Содержание
«Военная Литература»
Мемуары

Антон Кришко.

Под знаменем пролетарской революции

Антон КРИШКО (родился в 1896 году, умер в 1958 году) — словак, беспартийный.
Во время первой мировой войны попал в плен к русским. В 1917–1918 годах служил в Красной гвардии и Красной Армии. В начале 1919 года вернулся на родину. В 1919 году сражался в рядах венгерской Красной Армии.

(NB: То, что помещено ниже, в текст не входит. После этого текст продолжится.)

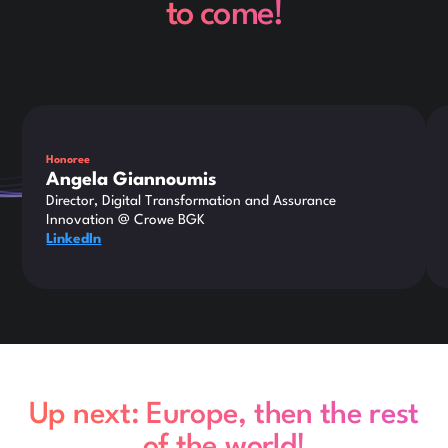
to come!
Honoree
Angela Giannoumis
Director, Digital Transformation and Assurance
Innovation @ Crowe BGK
LinkedIn
Up next: Europe, then the rest
of the world!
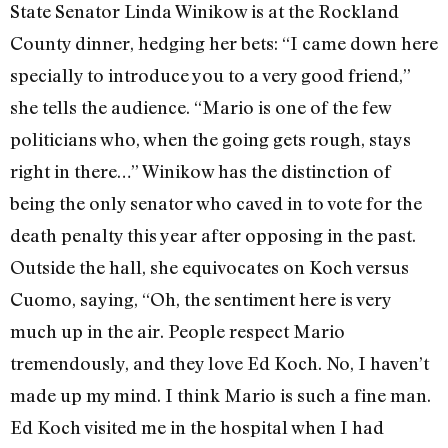
State Senator Linda Winikow is at the Rockland
County dinner, hedging her bets: “I came down here
specially to introduce you to a very good friend,”
she tells the audience. “Mario is one of the few
politicians who, when the going gets rough, stays
right in there…” Winikow has the distinction of
being the only senator who caved in to vote for the
death penalty this year after opposing in the past.
Outside the hall, she equivocates on Koch versus
Cuomo, saying, “Oh, the sentiment here is very
much up in the air. People respect Mario
tremendously, and they love Ed Koch. No, I haven’t
made up my mind. I think Mario is such a fine man.
Ed Koch visited me in the hospital when I had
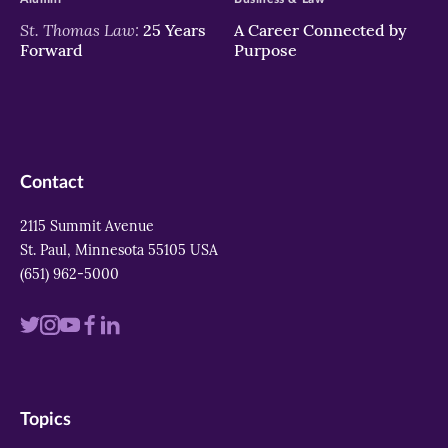
St. Thomas Law:
25 Years
A Career Connected by
Forward
Purpose
Contact
2115 Summit Avenue
St. Paul, Minnesota 55105 USA
(651) 962-5000
Visit
Visit
Visit
Visit
Visit
us
us
us
us
us
on
on
on
on
on
Topics
twitter
instagram
youtube
facebook
linkedin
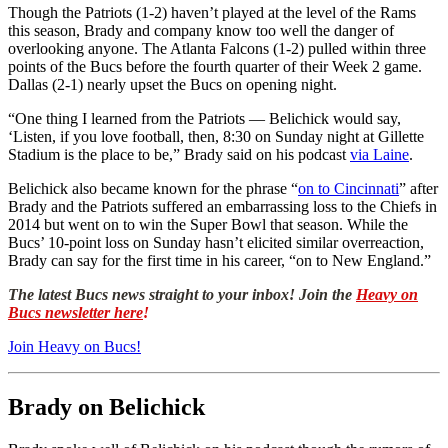
Though the Patriots (1-2) haven’t played at the level of the Rams
this season, Brady and company know too well the danger of
overlooking anyone. The Atlanta Falcons (1-2) pulled within three
points of the Bucs before the fourth quarter of their Week 2 game.
Dallas (2-1) nearly upset the Bucs on opening night.
“One thing I learned from the Patriots — Belichick would say,
‘Listen, if you love football, then, 8:30 on Sunday night at Gillette
Stadium is the place to be,” Brady said on his podcast
via Laine
.
Belichick also became known for the phrase “
on to Cincinnati
” after
Brady and the Patriots suffered an embarrassing loss to the Chiefs in
2014 but went on to win the Super Bowl that season. While the
Bucs’ 10-point loss on Sunday hasn’t elicited similar overreaction,
Brady can say for the first time in his career, “on to New England.”
The latest Bucs news straight to your inbox! Join the
Heavy on
Bucs newsletter here
!
Join Heavy on Bucs!
Brady on Belichick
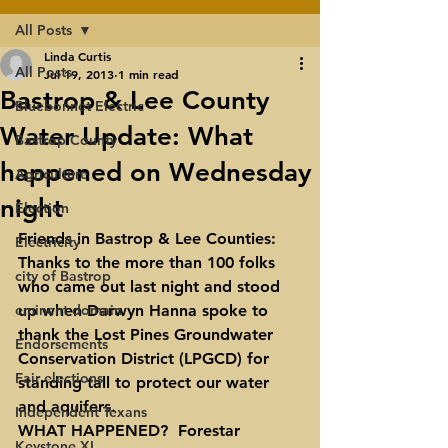
All Posts
Linda Curtis
All Posts
Jul 19, 2013
1 min read
Bastrop & Lee County
Bluebonnet Electric
Water Update: What
Bastrop County
happened on Wednesday
Agriculture
night
Election
Friends in Bastrop & Lee Counties:
Electricity
Thanks to the more than 100 folks 
city of Bastrop
who came out last night and stood 
eminent domain
up when Darwyn Hanna spoke to 
thank the Lost Pines Groundwater 
Endorsements
Conservation District (LPGCD) for 
Fair elections
standing tall to protect our water 
and aquifers.
Independent Texans
WHAT HAPPENED?  Forestar 
Keystone XL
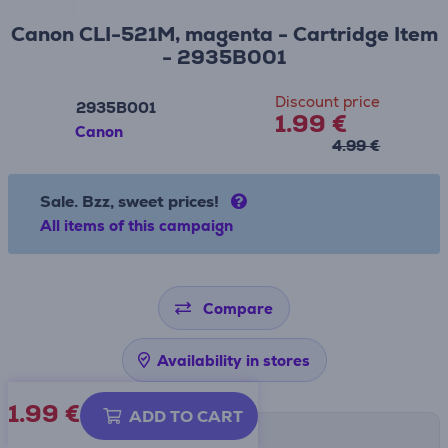
Canon CLI-521M, magenta - Cartridge Item
- 2935B001
Discount price
2935B001
1.99 €
Canon
4.99 €
Sale. Bzz, sweet prices!
All items of this campaign
Compare
Availability in stores
1.99
€
ADD TO CART
Shipping methods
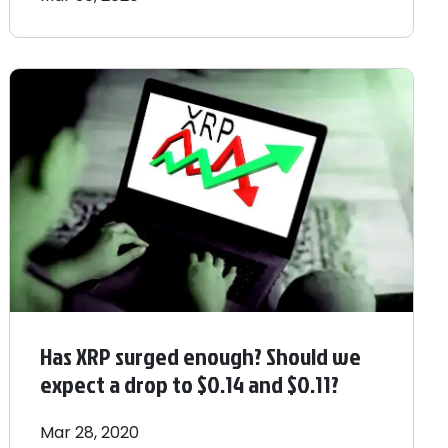
Has XRP surged enough? Should we
expect a drop to $0.14 and $0.11?
Mar 28, 2020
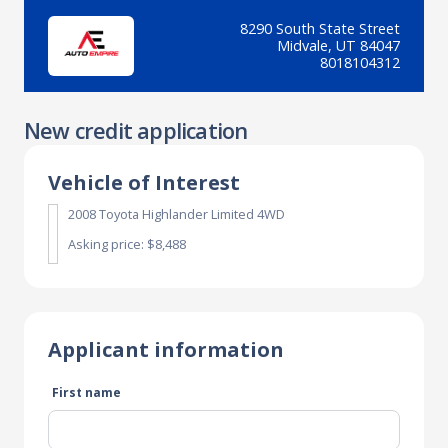
8290 South State Street
Midvale, UT 84047
8018104312
New credit application
Vehicle of Interest
2008 Toyota Highlander Limited 4WD
Asking price: $8,488
Applicant information
First name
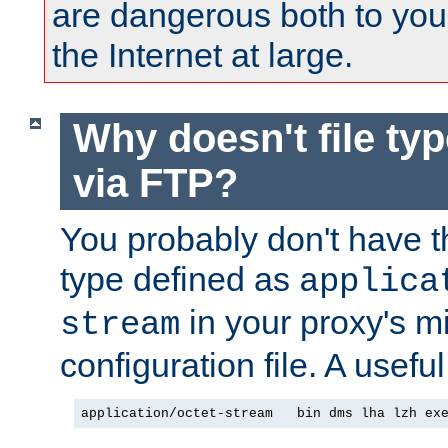
are dangerous both to you
the Internet at large.
Why doesn't file ty
via FTP?
You probably don't have tha
type defined as
applica
in your proxy's m
stream
configuration file. A useful
application/octet-stream   bin dms lha lzh ex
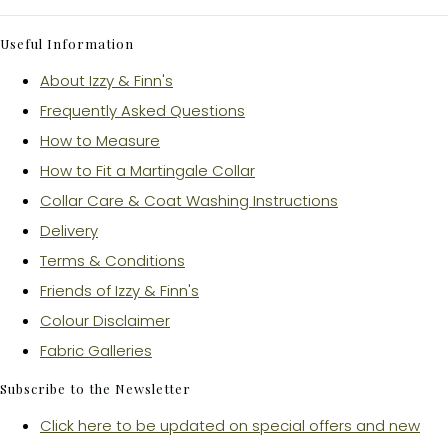
Useful Information
About Izzy & Finn's
Frequently Asked Questions
How to Measure
How to Fit a Martingale Collar
Collar Care & Coat Washing Instructions
Delivery
Terms & Conditions
Friends of Izzy & Finn's
Colour Disclaimer
Fabric Galleries
Subscribe to the Newsletter
Click here to be updated on special offers and new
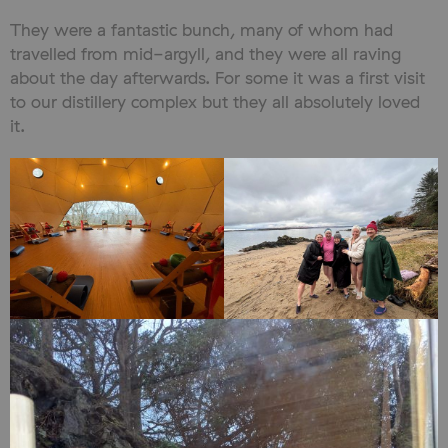
They were a fantastic bunch, many of whom had
travelled from mid-argyll, and they were all raving
about the day afterwards. For some it was a first visit
to our distillery complex but they all absolutely loved
it.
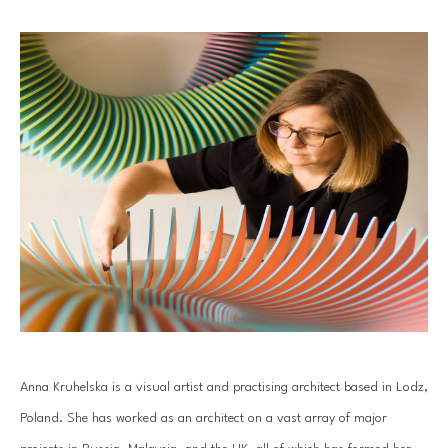
Anna Kruhelska is a visual artist and practising architect based in Lodz, 
Poland. She has worked as an architect on a vast array of major 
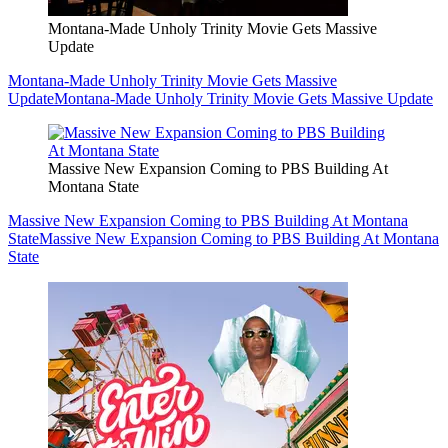
Montana-Made Unholy Trinity Movie Gets Massive
Update
Montana-Made Unholy Trinity Movie Gets Massive
Update
Montana-Made Unholy Trinity Movie Gets Massive Update
Massive New Expansion Coming to PBS Building At
Montana State
Massive New Expansion Coming to PBS Building At Montana
State
Massive New Expansion Coming to PBS Building At Montana
State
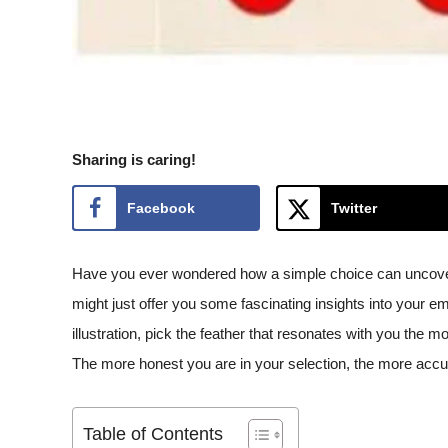
Sharing is caring!
Facebook
Twitter
Have you ever wondered how a simple choice can uncover h
might just offer you some fascinating insights into your emo
illustration, pick the feather that resonates with you the 
The more honest you are in your selection, the more accura
Table of Contents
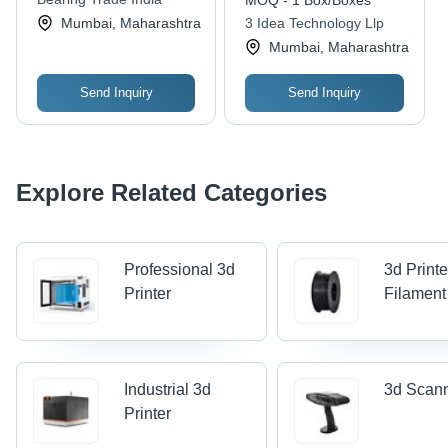
MOQ - 1 Box/Boxes
Mumbai, Maharashtra
3 Idea Technology Llp
Mumbai, Maharashtra
Send Inquiry
Send Inquiry
Explore Related Categories
Professional 3d
3d Printe
Printer
Filament
Industrial 3d
3d Scan
Printer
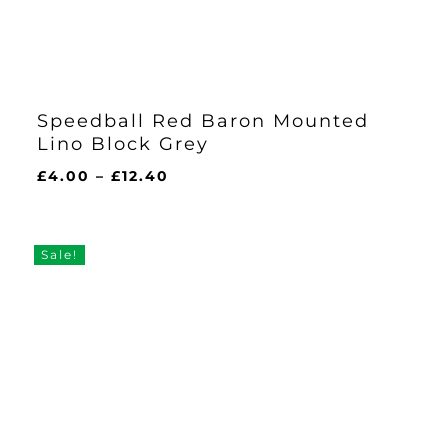
Speedball Red Baron Mounted
Lino Block Grey
Price
£
4.00
–
£
12.40
range:
£4.00
through
Sale!
£12.40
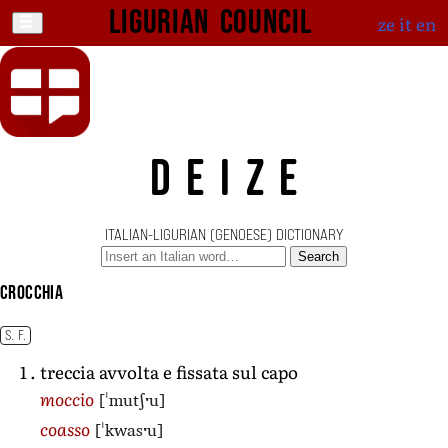
Ligurian Council
ze
it
en
DEIZE
ITALIAN-LIGURIAN (GENOESE) DICTIONARY
Search
crocchia
S. F.
treccia avvolta e fissata sul capo
[ˈmutʃˑu]
moccio
[ˈkwasˑu]
coasso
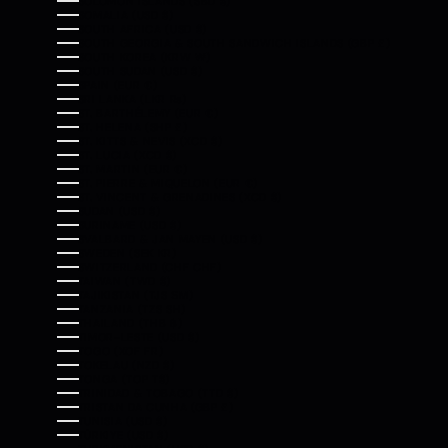
SOLOMON ISLANDS (SBD $)
SOMALIA (USD $)
SOUTH AFRICA (USD $)
SOUTH GEORGIA & SOUTH SANDWICH ISLANDS (GBP £)
SOUTH KOREA (KRW ₩)
SOUTH SUDAN (USD $)
SPAIN (EUR €)
SRI LANKA (LKR ₨)
ST. BARTHÉLEMY (EUR €)
ST. HELENA (SHP £)
ST. KITTS & NEVIS (XCD $)
ST. LUCIA (XCD $)
ST. MARTIN (EUR €)
ST. PIERRE & MIQUELON (EUR €)
ST. VINCENT & GRENADINES (XCD $)
SUDAN (USD $)
SURINAME (USD $)
SVALBARD & JAN MAYEN (USD $)
SWEDEN (SEK KR)
SWITZERLAND (CHF CHF)
TAIWAN (TWD $)
TAJIKISTAN (TJS ЅМ)
TANZANIA (TZS SH)
THAILAND (THB ฿)
TIMOR-LESTE (USD $)
TOGO (XOF FR)
TOKELAU (NZD $)
TONGA (TOP T$)
TRINIDAD & TOBAGO (TTD $)
TRISTAN DA CUNHA (GBP £)
TUNISIA (USD $)
TÜRKIYE (USD $)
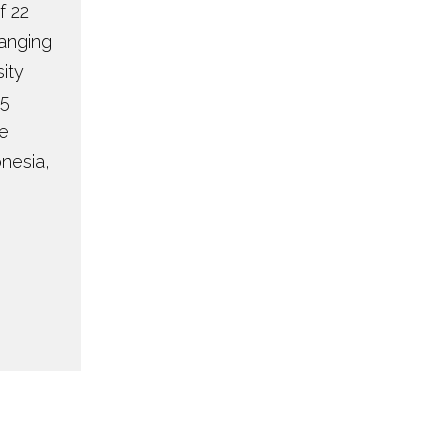
f 22
ranging
ity
55
re
onesia,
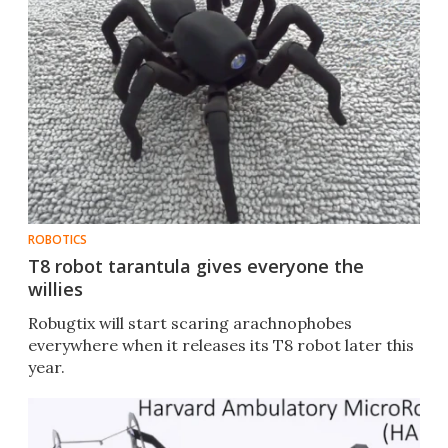
ROBOTICS
T8 robot tarantula gives everyone the
willies
Robugtix will start scaring arachnophobes
everywhere when it releases its T8 robot later this
year.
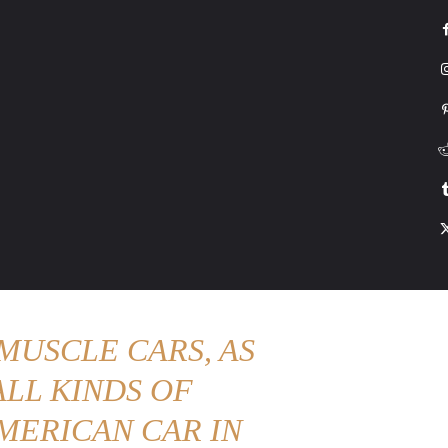
G
HONDA
DRIVING
TESLA
CONTACT US
ABOUT US
MORE
MUSCLE CARS, AS
LL KINDS OF
MERICAN CAR IN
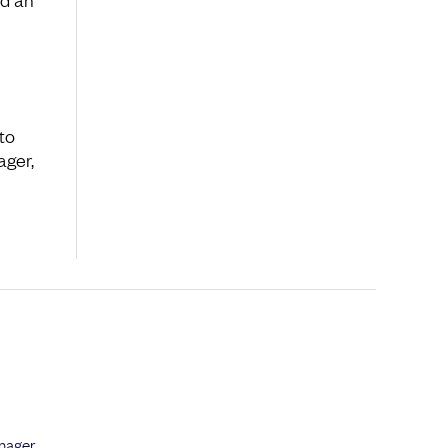
to
ager,
anager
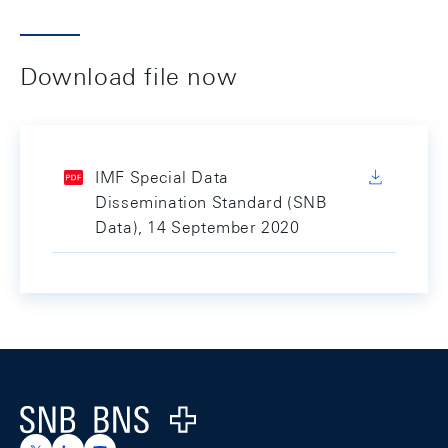
Download file now
IMF Special Data
Dissemination Standard (SNB
Data), 14 September 2020
Footer
Logo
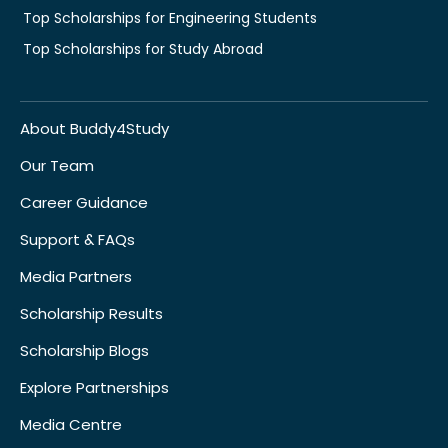
Top Scholarships for Engineering Students
Top Scholarships for Study Abroad
About Buddy4Study
Our Team
Career Guidance
Support & FAQs
Media Partners
Scholarship Results
Scholarship Blogs
Explore Partnerships
Media Centre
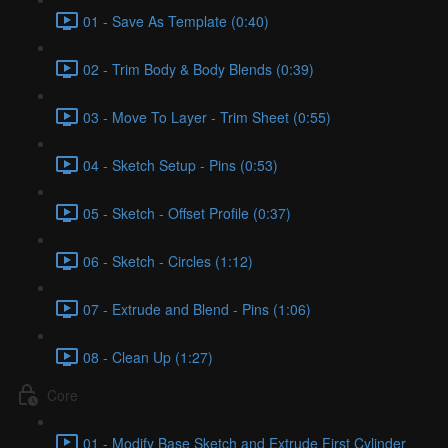
01 - Save As Template (0:40)
02 - Trim Body & Body Blends (0:39)
03 - Move To Layer - Trim Sheet (0:55)
04 - Sketch Setup - Pins (0:53)
05 - Sketch - Offset Profile (0:37)
06 - Sketch - Circles (1:12)
07 - Extrude and Blend - Pins (1:06)
08 - Clean Up (1:27)
Core
01 - Modify Base Sketch and Extrude First Cylinder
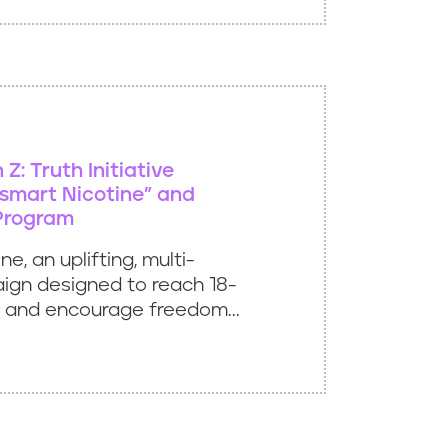
Z: Truth Initiative
smart Nicotine” and
Program
e, an uplifting, multi-
ign designed to reach 18-
 and encourage freedom...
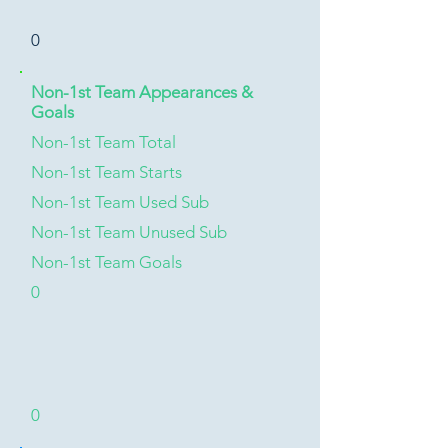
0
Non-1st Team Appearances &
Goals
Non-1st Team Total
Non-1st Team Starts
Non-1st Team Used Sub
Non-1st Team Unused Sub
Non-1st Team Goals
0
0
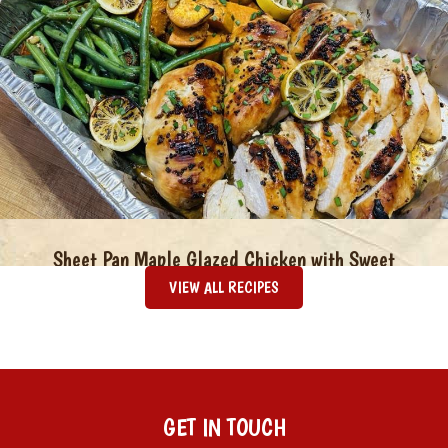
Sheet Pan Maple Glazed Chicken with Sweet
Potatoes & Green Beans
VIEW ALL RECIPES
GET IN TOUCH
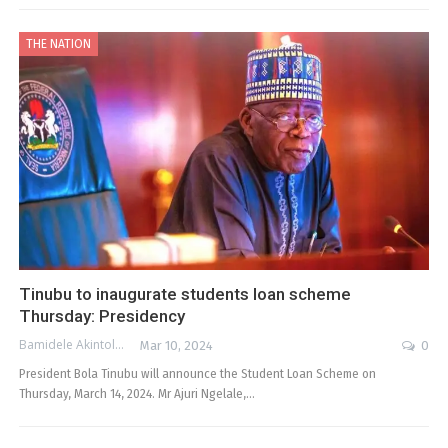
THE NATION
Tinubu to inaugurate students loan scheme
Thursday: Presidency
Bamidele Akintola
Mar 10, 2024
0
President Bola Tinubu will announce the Student Loan Scheme on
Thursday, March 14, 2024. Mr Ajuri Ngelale,…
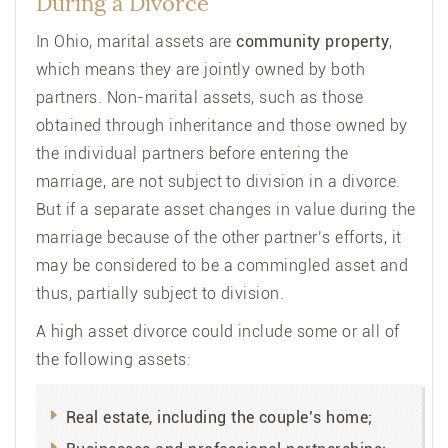
During a Divorce
In Ohio, marital assets are
community property
,
which means they are jointly owned by both
partners. Non-marital assets, such as those
obtained through inheritance and those owned by
the individual partners before entering the
marriage, are not subject to division in a divorce.
But if a separate asset changes in value during the
marriage because of the other partner’s efforts, it
may be considered to be a commingled asset and
thus, partially subject to division.
A high asset divorce could include some or all of
the following assets:
Real estate, including the couple’s home;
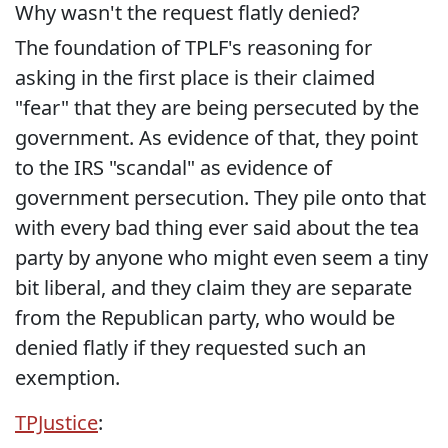
Why wasn't the request flatly denied?
The foundation of TPLF's reasoning for
asking in the first place is their claimed
"fear" that they are being persecuted by the
government. As evidence of that, they point
to the IRS "scandal" as evidence of
government persecution. They pile onto that
with every bad thing ever said about the tea
party by anyone who might even seem a tiny
bit liberal, and they claim they are separate
from the Republican party, who would be
denied flatly if they requested such an
exemption.
TPJustice
:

Когда началась первая мировая война, меня, словацкого каменщика, взяли в австро-венгерскую армию и отправили на русский фронт в район Горлицы, которая находится сейчас на территории Польши. С первых же дней войны наши солдаты стали добровольно сдаваться русским в плен. А позднее это случалось почти каждый день — солдаты не хотели больше воевать. Австрийские офицеры запугивали нас, говоря, что русские отрубают головы всем пленным. Правда, большинство из нас не верило в эти сказки офицеров, которые были героями только в барах и ресторанах, а когда попадали со своими частями на фронт, старались улизнуть от участия в боях, и не одному из этих «храбрецов» [100] приходилось менять белье после первой же встречи с русской пулей.

В мае 1915 года после ожесточенного боя у Горлицы я был взят в плен.

В России я сначала работал в различных мастерских, а потом попал на полевые работы к кулаку. Такой плен был вполне сносным, и мы надеялись, что война для нас окончится благополучно. Затем я стал работать токарем на заводе в Балашове, обрабатывал приводные колеса. На этом заводе пленные работали вместе с русскими рабочими. Зарабатывали мы сравнительно мало, рублей шесть в месяц. Мы видели, что русские рабочие ненавидят царизм и борются против него. Русские рабочие научили нас понимать, что австро-венгерская монархия — такой же враг для нас, словацких и чешских рабочих и крестьян, как царизм — для русских. И мы радовались вместе с русскими рабочими падению царизма. А позже, когда к власти пришло Временное правительство, мы так же, как и они, убедились, что от этого правительства, защищавшего интересы капиталистов и помещиков, пользы народу не будет.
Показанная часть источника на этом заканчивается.